SMoTherSpectre: exploiting speculative execution through port contention (1903.01843v3)

Abstract: Spectre, Meltdown, and related attacks have demonstrated that kernels, hypervisors, trusted execution environments, and browsers are prone to information disclosure through micro-architectural weaknesses. However, it remains unclear as to what extent other applications, in particular those that do not load attacker-provided code, may be impacted. It also remains unclear as to what extent these attacks are reliant on cache-based side channels. We introduce SMoTherSpectre, a speculative code-reuse attack that leverages port-contention in simultaneously multi-threaded processors (SMoTher) as a side channel to leak information from a victim process. SMoTher is a fine-grained side channel that detects contention based on a single victim instruction. To discover real-world gadgets, we describe a methodology and build a tool that locates SMoTher-gadgets in popular libraries. In an evaluation on glibc, we found hundreds of gadgets that can be used to leak information. Finally, we demonstrate proof-of-concept attacks against the OpenSSH server, creating oracles for determining four host key bits, and against an application performing encryption using the OpenSSL library, creating an oracle which can differentiate a bit of the plaintext through gadgets in libcrypto and glibc.

• The paper introduces SMoTherSpectre, revealing how port contention in SMT processors can be exploited for information leakage during speculative execution.
• It demonstrates proof-of-concept attacks on OpenSSH and OpenSSL, using precise timing to extract bits of secret data.
• The research challenges cache-centric defenses and calls for new security measures to mitigate vulnerabilities in shared processor resources.

Overview of SMoTherSpectre: Exploiting Speculative Execution through Port Contention

The paper, "SMoTherSpectre: Exploiting Speculative Execution through Port Contention," explores the exploitation of speculative execution, focusing on non-cache-based side channels to leak sensitive information. The authors introduce SMoTherSpectre, a speculative code-reuse attack leveraging port contention in Simultaneous MultiThreaded (SMT) processors to bypass conventional defenses. The paper provides a comprehensive characterization of the SMoTher side channel and demonstrates real-world applicability by targeting systems like OpenSSH and OpenSSL.

Key Contributions

1. SMoTher Side Channel Characterization:
   • The paper pioneers the precise characterization of port contention as a side channel. This involves accurately measuring the contention caused by simultaneous execution on shared execution units in SMT processors.
   • Through detailed experiments, the authors establish the conditions under which SMoTher-differentiability arises, allowing attackers to discern between instruction sequences based on port utilization differences.
2. SMoTherSpectre: A Novel Attack Vector:
   • SMoTherSpectre utilizes Branch Target Injection (BTI) to steer speculative execution to desired gadgets without requiring the injection of malicious code.
   • The paper underscores the attack's primary advantage: its independence from known vulnerable code paths and cache-based side channels, broadening the landscape of exploitable applications.
3. Real-world Proof-of-Concept Attacks:
   • The authors demonstrate the feasibility of SMoTherSpectre by conducting proof-of-concept attacks on OpenSSH's host key and OpenSSL's encryption context. These attacks reveal bits of secret data by timing instruction sequences through SMoTher side channels.
   • They highlight the scalability of the attack, leveraging multiple SMoTher gadgets to extract different bits of vulnerable information.

Implications and Future Directions

The paper's findings suggest that reliance on cache-centric defenses against speculative execution attacks may be insufficient in environments that support SMT. The introduction of SMoTherSpectre reveals that non-cache-based side channels, such as port contention, are viable vectors for information leakage.

Theoretically, the results encourage deeper exploration into microarchitectural subtleties that could be exploited similarly and the development of defenses that encompass these broader attack surfaces. Practically, the work advocates for heightened scrutiny of SMT's implications on security, potentially motivating revisions to CPU architecture to limit shared resource vulnerabilities.

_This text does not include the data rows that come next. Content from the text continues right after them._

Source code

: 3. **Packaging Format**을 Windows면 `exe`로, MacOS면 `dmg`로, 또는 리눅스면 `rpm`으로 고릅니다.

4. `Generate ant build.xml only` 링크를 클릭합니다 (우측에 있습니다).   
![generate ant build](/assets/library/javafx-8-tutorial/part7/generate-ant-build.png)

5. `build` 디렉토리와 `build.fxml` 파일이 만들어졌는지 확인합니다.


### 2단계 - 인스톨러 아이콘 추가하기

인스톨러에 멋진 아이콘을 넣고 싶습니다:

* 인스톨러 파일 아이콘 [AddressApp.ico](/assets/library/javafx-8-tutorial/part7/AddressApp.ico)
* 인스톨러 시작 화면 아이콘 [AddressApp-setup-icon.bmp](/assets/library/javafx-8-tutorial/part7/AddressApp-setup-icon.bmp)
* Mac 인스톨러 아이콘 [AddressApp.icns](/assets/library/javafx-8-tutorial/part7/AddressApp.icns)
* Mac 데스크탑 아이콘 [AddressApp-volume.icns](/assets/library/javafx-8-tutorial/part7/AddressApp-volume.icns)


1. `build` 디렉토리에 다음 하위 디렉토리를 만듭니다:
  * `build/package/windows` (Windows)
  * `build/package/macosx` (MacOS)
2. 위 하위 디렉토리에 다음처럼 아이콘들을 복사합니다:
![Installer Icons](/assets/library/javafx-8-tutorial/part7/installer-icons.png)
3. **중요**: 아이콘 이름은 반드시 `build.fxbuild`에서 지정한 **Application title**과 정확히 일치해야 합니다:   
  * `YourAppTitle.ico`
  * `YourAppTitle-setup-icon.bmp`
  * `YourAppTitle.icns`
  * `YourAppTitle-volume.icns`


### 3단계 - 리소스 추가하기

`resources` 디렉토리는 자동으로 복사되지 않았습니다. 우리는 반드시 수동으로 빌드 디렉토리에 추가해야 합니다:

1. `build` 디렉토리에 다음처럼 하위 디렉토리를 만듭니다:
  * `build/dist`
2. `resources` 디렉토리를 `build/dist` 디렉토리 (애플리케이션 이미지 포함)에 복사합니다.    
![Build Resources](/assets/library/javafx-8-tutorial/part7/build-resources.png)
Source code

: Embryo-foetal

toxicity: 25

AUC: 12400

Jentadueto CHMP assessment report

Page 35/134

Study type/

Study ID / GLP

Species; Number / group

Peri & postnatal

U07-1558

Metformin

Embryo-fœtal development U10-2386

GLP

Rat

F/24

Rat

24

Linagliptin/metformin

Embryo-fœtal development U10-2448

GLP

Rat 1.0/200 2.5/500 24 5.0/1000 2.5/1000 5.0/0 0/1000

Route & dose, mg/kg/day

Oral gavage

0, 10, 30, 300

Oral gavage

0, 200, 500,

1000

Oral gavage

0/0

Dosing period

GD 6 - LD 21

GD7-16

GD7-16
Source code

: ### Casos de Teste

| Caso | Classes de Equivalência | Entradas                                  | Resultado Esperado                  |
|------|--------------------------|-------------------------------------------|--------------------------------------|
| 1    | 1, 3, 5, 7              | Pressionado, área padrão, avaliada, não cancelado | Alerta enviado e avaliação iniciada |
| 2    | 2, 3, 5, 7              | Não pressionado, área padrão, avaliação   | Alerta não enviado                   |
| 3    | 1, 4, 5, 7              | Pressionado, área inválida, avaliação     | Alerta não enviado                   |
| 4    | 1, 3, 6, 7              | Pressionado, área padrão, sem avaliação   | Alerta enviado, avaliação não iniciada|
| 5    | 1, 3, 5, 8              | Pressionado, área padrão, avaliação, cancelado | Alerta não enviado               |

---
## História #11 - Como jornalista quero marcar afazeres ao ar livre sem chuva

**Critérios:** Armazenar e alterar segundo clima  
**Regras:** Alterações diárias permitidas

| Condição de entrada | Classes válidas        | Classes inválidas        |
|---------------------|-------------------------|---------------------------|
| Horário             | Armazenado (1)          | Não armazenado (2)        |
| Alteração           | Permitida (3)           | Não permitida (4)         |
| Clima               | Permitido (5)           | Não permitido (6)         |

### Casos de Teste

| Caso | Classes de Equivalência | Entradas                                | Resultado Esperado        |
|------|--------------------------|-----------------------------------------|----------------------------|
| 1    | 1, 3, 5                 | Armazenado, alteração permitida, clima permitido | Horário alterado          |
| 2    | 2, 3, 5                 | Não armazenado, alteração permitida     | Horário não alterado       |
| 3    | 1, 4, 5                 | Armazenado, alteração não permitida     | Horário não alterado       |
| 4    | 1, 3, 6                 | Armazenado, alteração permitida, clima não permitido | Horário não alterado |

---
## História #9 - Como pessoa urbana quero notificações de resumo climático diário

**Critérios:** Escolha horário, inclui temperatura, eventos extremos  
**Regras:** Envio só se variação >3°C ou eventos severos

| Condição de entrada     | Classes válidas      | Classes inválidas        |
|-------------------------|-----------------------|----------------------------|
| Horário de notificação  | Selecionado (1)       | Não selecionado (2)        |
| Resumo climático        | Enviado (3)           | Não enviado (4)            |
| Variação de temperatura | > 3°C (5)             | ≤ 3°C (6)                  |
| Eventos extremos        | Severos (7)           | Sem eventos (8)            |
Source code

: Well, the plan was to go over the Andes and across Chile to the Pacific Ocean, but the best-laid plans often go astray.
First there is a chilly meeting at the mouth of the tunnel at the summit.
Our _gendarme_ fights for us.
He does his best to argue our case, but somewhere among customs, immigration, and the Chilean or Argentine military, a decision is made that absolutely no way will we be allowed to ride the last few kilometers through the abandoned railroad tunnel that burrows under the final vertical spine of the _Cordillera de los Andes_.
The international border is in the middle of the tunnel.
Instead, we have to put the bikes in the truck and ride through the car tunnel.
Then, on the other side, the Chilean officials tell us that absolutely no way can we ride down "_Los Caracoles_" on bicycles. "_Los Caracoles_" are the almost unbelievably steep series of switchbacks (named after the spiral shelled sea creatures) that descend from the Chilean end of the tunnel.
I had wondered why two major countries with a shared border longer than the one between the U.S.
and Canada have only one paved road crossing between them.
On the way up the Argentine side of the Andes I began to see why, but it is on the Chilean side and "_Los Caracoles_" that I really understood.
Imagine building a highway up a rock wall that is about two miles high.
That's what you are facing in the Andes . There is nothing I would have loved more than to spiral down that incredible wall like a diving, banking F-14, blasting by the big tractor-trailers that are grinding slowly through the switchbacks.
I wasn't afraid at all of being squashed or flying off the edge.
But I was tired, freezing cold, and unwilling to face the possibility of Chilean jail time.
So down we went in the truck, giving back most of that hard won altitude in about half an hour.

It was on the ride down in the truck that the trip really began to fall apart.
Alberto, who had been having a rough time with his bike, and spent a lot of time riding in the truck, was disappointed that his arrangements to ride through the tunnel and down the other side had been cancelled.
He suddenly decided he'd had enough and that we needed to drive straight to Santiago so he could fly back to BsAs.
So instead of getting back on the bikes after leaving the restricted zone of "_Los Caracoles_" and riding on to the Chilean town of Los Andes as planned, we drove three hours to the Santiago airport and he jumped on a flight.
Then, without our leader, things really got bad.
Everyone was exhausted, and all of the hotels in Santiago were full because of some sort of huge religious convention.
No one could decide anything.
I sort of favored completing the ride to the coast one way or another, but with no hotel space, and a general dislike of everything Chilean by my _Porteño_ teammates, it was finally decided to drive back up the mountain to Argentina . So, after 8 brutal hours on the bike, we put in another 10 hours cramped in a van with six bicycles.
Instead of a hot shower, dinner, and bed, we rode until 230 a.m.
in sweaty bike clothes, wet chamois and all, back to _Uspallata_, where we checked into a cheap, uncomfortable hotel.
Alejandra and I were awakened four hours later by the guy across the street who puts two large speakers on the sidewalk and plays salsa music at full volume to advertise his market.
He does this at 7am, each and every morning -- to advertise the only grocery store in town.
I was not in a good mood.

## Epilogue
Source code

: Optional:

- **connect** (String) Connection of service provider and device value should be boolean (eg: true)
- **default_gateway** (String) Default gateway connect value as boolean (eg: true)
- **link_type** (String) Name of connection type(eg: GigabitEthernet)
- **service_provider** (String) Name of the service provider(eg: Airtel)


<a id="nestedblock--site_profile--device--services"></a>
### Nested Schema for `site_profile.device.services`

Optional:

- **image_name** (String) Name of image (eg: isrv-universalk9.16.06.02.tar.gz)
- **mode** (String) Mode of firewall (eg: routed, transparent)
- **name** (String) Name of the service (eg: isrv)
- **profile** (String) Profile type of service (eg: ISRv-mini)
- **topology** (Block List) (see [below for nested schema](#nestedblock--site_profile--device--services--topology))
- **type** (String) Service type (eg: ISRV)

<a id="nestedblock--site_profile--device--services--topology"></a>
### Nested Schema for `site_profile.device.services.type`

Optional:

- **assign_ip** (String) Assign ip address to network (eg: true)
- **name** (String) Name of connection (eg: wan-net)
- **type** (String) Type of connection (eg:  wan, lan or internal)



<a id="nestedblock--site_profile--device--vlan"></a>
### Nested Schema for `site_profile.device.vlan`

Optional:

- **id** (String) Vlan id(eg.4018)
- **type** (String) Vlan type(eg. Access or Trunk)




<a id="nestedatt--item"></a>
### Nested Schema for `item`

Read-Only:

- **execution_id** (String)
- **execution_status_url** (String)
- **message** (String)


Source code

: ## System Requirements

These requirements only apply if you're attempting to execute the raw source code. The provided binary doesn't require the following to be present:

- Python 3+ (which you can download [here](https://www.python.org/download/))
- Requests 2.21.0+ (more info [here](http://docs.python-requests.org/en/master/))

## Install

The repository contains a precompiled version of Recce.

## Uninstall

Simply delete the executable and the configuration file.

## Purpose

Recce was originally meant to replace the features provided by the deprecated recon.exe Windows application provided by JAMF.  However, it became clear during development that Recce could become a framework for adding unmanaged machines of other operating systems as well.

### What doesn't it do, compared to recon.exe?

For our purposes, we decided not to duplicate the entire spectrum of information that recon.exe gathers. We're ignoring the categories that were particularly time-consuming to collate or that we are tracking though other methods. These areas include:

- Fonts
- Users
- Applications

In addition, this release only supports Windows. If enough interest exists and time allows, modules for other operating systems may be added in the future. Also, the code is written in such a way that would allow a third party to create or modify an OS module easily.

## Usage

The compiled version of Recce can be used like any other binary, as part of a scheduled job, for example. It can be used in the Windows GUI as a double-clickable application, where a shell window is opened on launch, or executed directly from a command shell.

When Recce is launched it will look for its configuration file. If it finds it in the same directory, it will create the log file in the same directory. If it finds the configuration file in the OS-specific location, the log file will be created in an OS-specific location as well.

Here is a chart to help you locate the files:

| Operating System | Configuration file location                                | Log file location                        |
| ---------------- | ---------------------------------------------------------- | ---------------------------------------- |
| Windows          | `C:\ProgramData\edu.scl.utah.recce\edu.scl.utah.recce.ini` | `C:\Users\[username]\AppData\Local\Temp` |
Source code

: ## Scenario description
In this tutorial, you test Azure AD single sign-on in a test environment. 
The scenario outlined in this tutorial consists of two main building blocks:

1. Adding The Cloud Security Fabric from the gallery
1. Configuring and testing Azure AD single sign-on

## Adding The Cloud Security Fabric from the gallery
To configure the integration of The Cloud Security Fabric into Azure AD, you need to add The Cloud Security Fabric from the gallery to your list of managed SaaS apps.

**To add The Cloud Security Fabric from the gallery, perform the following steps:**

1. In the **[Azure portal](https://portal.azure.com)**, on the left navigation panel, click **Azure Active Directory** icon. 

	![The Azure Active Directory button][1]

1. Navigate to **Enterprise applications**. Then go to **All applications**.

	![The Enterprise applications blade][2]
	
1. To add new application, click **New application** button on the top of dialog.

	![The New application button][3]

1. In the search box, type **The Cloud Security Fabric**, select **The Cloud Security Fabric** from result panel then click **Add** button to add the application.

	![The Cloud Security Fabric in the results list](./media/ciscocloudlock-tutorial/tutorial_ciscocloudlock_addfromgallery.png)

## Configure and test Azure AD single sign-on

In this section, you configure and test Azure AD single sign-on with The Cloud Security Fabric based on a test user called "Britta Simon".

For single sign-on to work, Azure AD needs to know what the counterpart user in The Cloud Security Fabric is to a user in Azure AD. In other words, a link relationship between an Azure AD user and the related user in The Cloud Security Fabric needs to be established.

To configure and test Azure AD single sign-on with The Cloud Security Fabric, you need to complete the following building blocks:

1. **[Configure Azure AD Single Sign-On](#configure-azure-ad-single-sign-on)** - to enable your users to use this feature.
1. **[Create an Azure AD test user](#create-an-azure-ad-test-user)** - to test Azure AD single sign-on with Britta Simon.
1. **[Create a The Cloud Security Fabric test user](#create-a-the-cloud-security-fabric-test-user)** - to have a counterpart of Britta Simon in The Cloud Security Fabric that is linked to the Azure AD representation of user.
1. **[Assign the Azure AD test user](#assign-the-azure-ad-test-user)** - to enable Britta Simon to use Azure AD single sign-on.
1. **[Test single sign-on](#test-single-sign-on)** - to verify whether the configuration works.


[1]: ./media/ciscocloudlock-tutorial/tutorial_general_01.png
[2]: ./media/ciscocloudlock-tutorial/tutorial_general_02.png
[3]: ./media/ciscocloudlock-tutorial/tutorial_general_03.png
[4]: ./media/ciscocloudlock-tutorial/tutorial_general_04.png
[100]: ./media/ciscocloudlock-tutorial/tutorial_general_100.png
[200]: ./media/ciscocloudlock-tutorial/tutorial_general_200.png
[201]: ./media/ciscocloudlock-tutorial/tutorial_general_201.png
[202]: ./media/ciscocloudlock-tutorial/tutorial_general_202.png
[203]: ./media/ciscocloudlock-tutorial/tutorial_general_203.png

As a forward-looking speculation, this research could prompt advancements in both side-channel analysis and secure processor design. Future developments might include architectural changes to manage execution resource allocation or intelligent scheduling to mitigate shared resource contention. The work invites further investigation into combining speculative execution vulnerabilities with other microarchitectural side channels to uncover additional layers of risk.

Overall, this paper contributes significantly to the understanding of speculative execution vulnerabilities, presenting both a novel attack methodology and a foundation for future research in securing processor architectures against complex microarchitectural threats.